Task goal: Reproduce word for word the lines of the rows from the line containing "To face BBox(78, 316, 91, 338): electrical" through the end of the rows.

Working data:
########################################
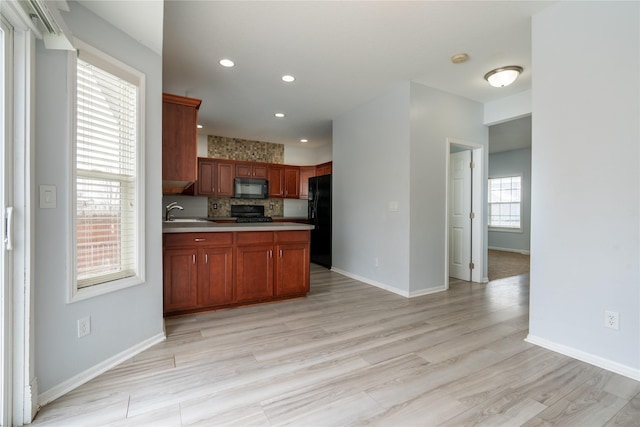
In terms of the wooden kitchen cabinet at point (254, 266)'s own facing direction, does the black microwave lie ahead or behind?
behind

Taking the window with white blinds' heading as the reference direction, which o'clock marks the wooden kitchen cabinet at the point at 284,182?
The wooden kitchen cabinet is roughly at 9 o'clock from the window with white blinds.

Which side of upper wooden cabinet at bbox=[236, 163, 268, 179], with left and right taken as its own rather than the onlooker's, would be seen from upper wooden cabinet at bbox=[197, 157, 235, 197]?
right

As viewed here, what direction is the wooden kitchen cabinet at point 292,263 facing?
toward the camera

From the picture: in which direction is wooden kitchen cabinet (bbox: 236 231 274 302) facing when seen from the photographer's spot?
facing the viewer

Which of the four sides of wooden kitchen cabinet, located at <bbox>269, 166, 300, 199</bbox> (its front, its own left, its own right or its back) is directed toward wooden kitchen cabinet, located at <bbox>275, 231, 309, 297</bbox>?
front

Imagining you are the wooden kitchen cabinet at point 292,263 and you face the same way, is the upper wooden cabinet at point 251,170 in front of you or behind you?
behind

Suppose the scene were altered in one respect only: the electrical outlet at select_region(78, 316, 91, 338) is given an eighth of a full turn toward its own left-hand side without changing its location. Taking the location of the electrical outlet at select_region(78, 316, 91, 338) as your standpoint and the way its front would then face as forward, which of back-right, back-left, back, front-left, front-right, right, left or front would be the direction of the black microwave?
front-left

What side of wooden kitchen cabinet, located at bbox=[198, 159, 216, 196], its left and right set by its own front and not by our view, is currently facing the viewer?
front

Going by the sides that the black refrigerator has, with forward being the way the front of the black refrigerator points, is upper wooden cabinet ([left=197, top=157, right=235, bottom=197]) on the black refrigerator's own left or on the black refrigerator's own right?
on the black refrigerator's own right

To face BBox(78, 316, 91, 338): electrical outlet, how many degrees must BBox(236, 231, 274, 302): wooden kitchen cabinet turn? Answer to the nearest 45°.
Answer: approximately 45° to its right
########################################
Written solution:
To face BBox(78, 316, 91, 338): electrical outlet, how many degrees must BBox(236, 231, 274, 302): wooden kitchen cabinet turn? Answer to the nearest 45°.
Answer: approximately 45° to its right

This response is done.